** How to complete this task **
Which lines below contain "password"? Pull them out.

___ The records ___

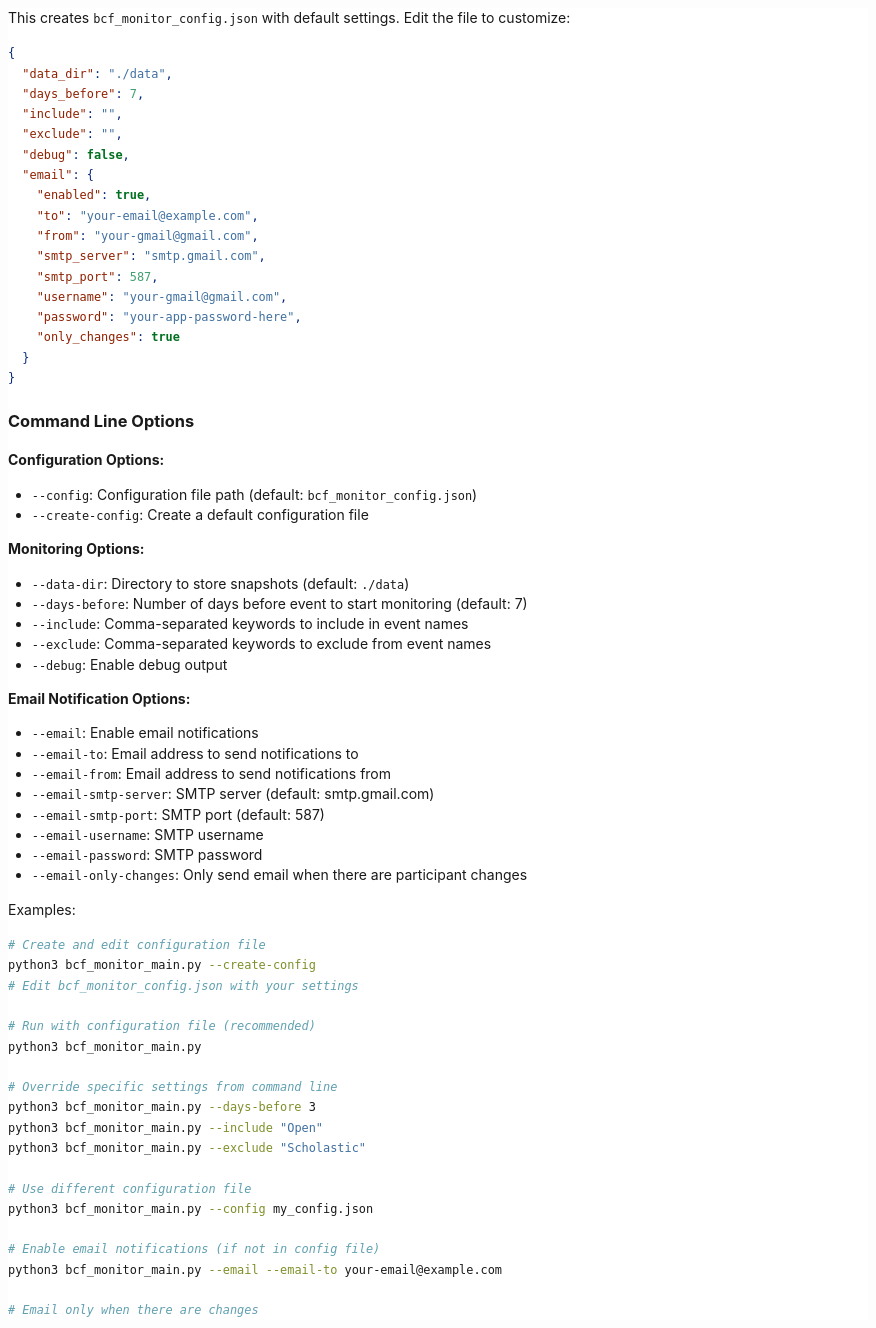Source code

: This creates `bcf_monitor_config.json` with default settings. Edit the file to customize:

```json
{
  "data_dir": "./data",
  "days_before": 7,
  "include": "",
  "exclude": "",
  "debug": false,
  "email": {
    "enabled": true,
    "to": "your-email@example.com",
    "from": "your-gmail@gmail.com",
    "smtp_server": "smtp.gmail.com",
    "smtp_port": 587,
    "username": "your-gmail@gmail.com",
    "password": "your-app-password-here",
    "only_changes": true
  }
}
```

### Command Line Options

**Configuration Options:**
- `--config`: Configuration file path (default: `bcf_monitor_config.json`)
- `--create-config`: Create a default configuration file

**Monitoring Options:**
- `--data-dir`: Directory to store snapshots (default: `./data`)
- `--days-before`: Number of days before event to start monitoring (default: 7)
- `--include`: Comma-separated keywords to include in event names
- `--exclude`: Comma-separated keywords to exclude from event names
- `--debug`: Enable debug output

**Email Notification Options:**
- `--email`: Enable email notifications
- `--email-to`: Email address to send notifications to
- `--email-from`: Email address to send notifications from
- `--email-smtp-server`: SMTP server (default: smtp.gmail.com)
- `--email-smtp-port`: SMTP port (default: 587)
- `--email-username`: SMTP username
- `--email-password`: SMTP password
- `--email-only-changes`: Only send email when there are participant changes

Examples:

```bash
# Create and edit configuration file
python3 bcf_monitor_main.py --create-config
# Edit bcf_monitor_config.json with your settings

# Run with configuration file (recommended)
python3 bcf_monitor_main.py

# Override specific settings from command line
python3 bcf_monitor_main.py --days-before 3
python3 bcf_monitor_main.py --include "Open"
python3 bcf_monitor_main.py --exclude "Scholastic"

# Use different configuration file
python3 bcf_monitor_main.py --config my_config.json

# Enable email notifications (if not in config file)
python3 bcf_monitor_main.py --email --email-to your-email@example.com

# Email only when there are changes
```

___

** Output **
    "password": "your-app-password-here",
- `--email-password`: SMTP password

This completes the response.